WHAT THE EXERCISE ASKS
Filter these records by the string "pour", copying each line that holds it.

──────── MATERIAL PROVIDED

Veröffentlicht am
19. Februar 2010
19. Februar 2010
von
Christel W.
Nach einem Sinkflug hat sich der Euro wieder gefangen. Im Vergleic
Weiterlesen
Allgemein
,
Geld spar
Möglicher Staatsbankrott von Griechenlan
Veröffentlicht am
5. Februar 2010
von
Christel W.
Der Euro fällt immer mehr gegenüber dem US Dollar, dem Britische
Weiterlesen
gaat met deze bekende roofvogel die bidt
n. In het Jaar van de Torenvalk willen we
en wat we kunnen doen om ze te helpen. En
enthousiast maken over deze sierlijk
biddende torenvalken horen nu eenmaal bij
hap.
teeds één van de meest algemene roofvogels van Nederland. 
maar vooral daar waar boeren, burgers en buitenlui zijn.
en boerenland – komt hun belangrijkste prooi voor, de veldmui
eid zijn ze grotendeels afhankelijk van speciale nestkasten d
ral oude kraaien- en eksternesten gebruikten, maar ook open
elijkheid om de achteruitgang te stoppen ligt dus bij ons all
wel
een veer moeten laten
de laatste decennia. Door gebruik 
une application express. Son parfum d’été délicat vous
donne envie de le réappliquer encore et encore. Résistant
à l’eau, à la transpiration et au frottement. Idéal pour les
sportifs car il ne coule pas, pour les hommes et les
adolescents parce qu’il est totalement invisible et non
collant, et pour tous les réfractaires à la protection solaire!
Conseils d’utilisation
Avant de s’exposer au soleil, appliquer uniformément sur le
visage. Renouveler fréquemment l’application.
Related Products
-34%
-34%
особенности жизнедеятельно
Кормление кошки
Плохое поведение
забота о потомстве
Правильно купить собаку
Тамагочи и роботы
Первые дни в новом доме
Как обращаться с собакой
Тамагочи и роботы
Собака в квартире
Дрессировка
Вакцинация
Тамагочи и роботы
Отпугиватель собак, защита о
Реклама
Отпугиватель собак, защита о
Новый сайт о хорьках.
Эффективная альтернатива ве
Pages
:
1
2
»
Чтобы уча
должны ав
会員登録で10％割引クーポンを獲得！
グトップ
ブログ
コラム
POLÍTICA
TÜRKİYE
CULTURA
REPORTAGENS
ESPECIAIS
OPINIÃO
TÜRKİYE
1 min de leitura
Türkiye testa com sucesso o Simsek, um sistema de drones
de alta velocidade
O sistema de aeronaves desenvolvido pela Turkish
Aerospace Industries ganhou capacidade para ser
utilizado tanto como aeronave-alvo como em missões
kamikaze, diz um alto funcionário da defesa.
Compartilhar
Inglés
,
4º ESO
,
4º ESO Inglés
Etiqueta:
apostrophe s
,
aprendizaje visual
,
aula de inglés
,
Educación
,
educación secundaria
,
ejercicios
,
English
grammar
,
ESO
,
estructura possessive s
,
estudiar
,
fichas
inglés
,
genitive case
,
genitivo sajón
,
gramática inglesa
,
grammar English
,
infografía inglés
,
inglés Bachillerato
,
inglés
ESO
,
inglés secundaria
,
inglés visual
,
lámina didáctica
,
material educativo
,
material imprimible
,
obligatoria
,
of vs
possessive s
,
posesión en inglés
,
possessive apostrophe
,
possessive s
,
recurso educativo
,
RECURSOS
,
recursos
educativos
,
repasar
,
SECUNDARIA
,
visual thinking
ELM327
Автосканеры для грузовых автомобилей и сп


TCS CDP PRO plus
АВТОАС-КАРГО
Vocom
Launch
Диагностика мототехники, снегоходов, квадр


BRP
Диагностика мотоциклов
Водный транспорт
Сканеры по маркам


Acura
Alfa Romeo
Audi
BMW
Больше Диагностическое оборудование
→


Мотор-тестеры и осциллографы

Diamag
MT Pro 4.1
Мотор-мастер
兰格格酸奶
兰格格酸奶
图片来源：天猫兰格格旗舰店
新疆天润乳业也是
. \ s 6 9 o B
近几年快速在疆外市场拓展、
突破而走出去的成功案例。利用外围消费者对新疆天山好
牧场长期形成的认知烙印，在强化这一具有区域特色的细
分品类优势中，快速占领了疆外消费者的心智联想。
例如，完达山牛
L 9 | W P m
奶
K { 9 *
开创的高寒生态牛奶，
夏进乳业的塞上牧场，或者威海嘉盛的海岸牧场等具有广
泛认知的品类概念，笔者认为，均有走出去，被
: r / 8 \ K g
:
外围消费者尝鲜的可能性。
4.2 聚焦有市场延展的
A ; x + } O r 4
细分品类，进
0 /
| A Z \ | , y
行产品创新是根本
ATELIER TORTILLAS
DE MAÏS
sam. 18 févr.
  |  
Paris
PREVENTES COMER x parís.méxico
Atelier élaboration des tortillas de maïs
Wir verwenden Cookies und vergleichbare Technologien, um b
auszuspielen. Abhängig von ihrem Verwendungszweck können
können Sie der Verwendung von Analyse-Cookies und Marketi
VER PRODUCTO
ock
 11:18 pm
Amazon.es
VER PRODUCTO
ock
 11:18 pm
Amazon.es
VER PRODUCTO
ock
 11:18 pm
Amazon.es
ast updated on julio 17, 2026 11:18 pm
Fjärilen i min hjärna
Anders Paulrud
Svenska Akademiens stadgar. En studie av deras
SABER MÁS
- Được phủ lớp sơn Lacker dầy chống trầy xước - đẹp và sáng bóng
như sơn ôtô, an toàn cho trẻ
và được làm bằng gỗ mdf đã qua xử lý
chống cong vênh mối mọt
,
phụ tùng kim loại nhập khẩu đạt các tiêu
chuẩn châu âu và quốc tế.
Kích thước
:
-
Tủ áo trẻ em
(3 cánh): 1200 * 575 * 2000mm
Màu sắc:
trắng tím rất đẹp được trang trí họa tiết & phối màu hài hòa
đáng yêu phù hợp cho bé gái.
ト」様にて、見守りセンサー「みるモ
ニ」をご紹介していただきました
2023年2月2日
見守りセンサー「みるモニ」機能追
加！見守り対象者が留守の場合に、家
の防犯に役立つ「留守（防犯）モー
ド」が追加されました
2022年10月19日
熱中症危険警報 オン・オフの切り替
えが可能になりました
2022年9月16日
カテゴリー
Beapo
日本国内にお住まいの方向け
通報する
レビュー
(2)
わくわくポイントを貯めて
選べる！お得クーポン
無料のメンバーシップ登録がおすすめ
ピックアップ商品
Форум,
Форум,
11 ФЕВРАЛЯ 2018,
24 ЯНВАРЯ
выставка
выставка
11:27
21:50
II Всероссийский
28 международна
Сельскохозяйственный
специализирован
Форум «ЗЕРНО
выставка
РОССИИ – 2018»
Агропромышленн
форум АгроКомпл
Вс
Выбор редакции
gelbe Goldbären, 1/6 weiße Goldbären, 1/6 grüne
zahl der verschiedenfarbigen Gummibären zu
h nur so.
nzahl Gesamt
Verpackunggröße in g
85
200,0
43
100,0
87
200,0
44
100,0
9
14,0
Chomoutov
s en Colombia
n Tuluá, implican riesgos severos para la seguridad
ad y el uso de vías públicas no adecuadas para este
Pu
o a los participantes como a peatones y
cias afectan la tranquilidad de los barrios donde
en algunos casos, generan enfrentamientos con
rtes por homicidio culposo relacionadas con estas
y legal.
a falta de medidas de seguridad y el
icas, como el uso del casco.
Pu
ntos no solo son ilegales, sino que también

────────────────

TASK RESPONSE
à l’eau, à la transpiration et au frottement. Idéal pour les
sportifs car il ne coule pas, pour les hommes et les
collant, et pour tous les réfractaires à la protection solaire!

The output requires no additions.